[EXERCISE AIM]:
For the records below, print the lines from the line with "part: (186, 305) -> (167, 288), size x0.62" through the line with "line: (69, 410) -> (57, 402), moved" exactly as written; include both end lines and exclude the rest.

[RECORDS SHOWN]:

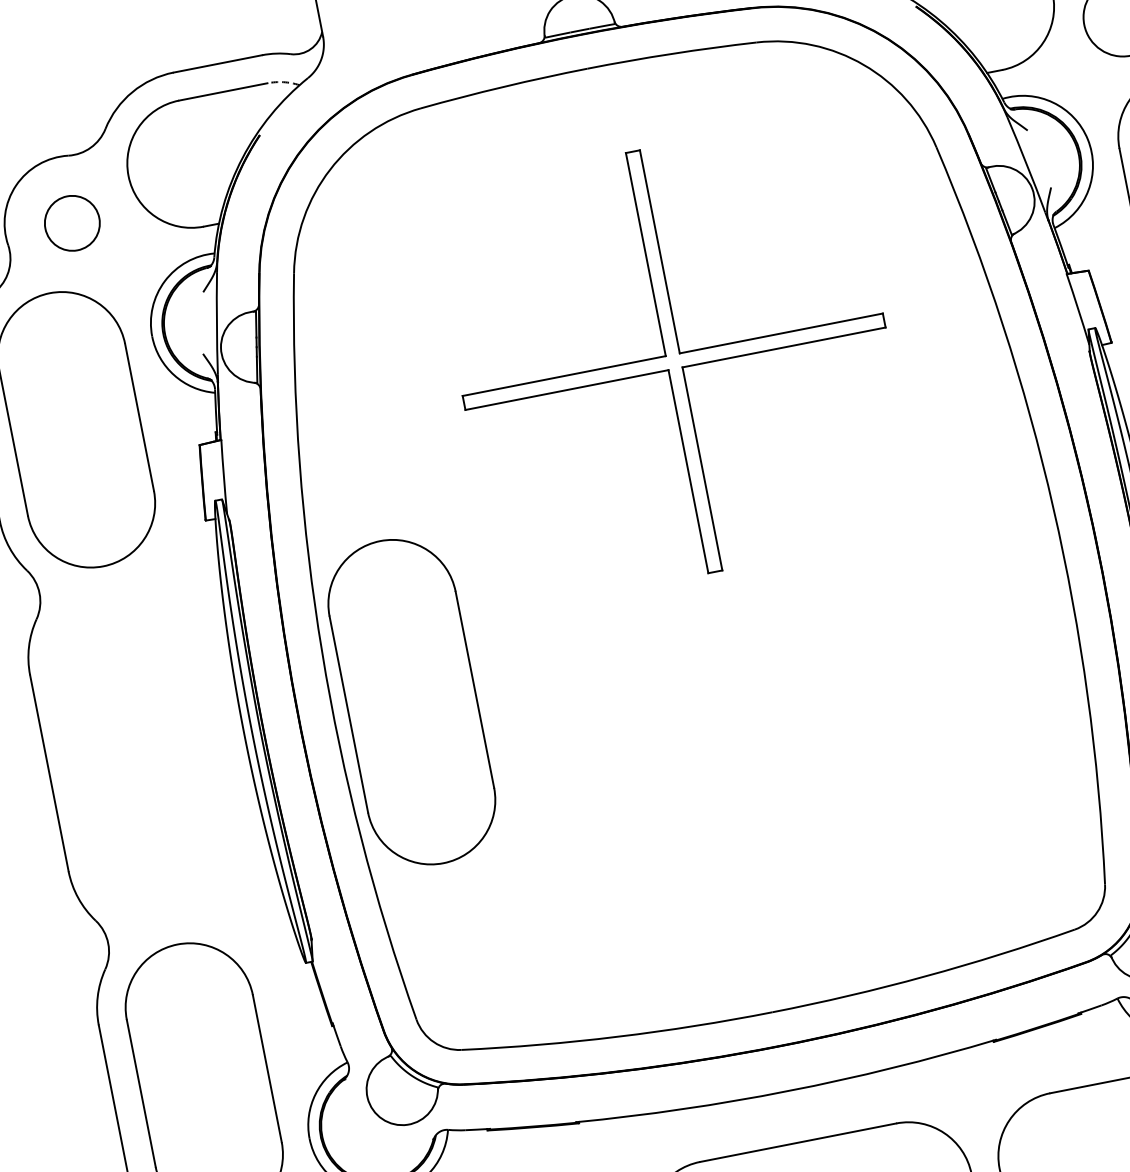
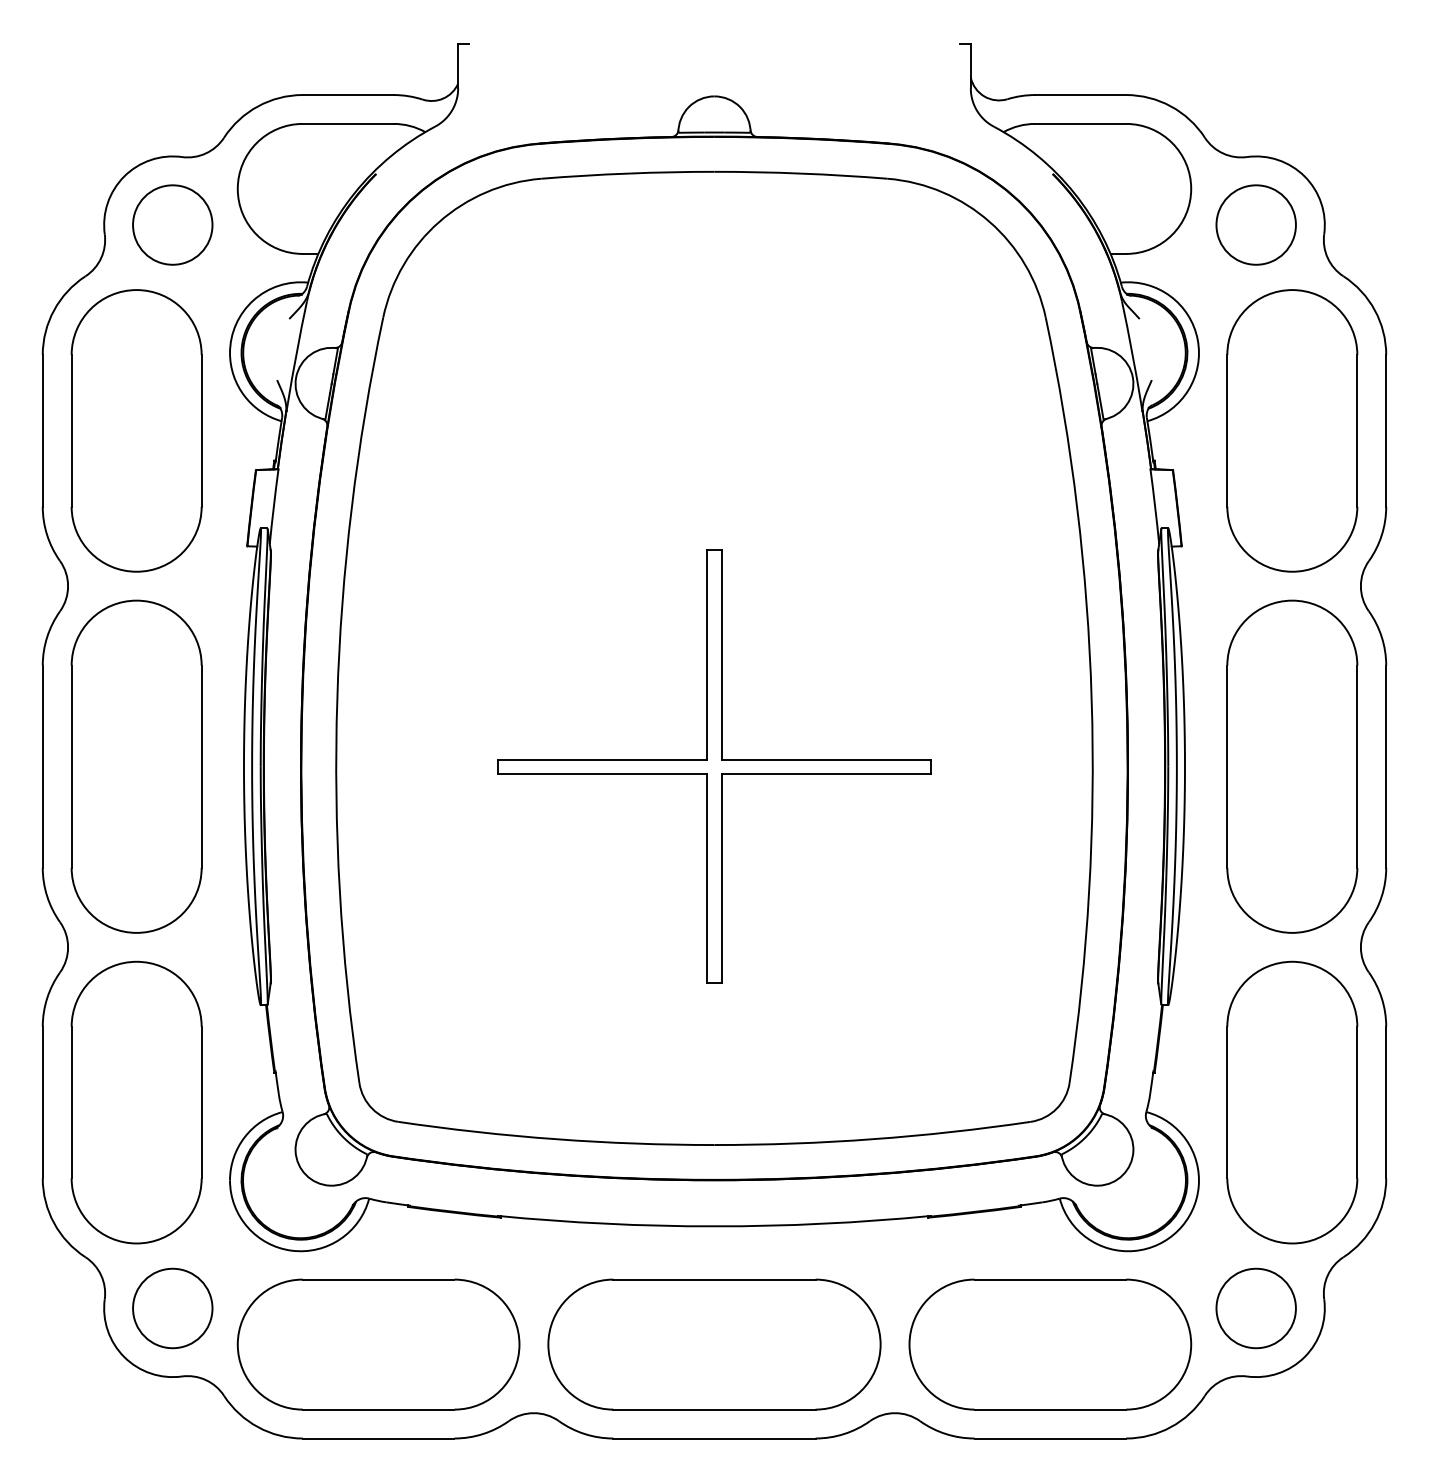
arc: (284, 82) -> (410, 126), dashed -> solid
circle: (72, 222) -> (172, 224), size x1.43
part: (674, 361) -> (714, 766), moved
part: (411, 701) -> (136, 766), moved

--

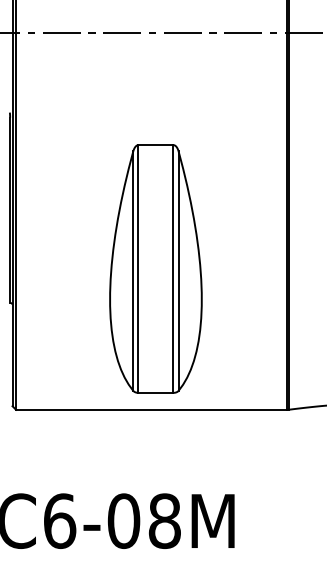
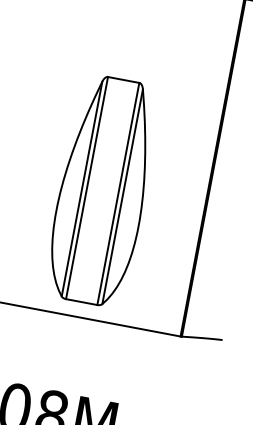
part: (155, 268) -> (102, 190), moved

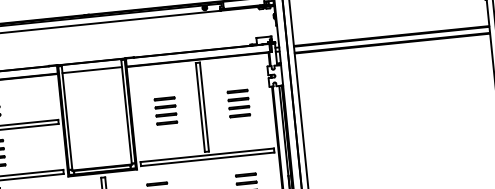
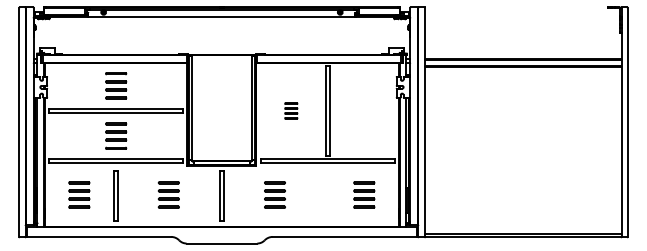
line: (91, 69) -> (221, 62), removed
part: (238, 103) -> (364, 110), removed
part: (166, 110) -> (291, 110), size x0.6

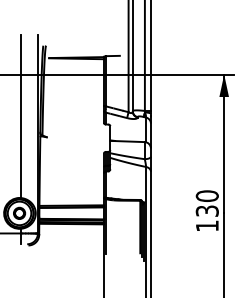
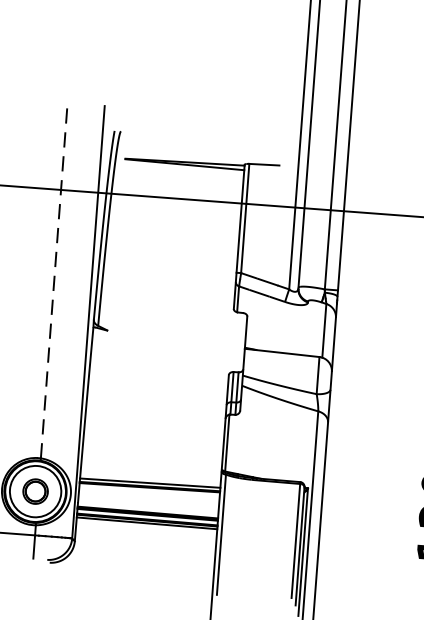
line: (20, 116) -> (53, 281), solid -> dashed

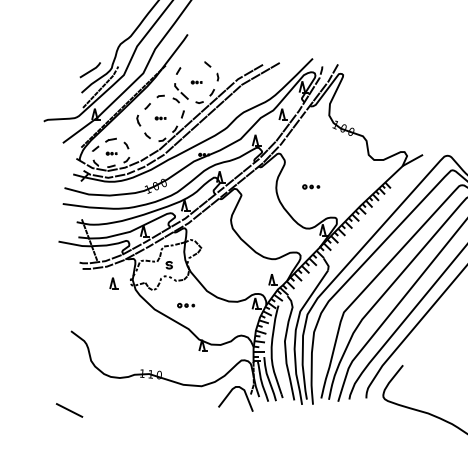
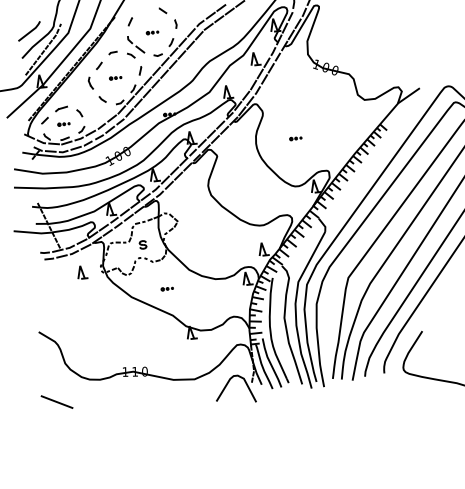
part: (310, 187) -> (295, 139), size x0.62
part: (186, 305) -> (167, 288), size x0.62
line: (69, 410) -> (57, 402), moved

[EXPECTED OUTPUT]:
part: (186, 305) -> (167, 288), size x0.62
line: (69, 410) -> (57, 402), moved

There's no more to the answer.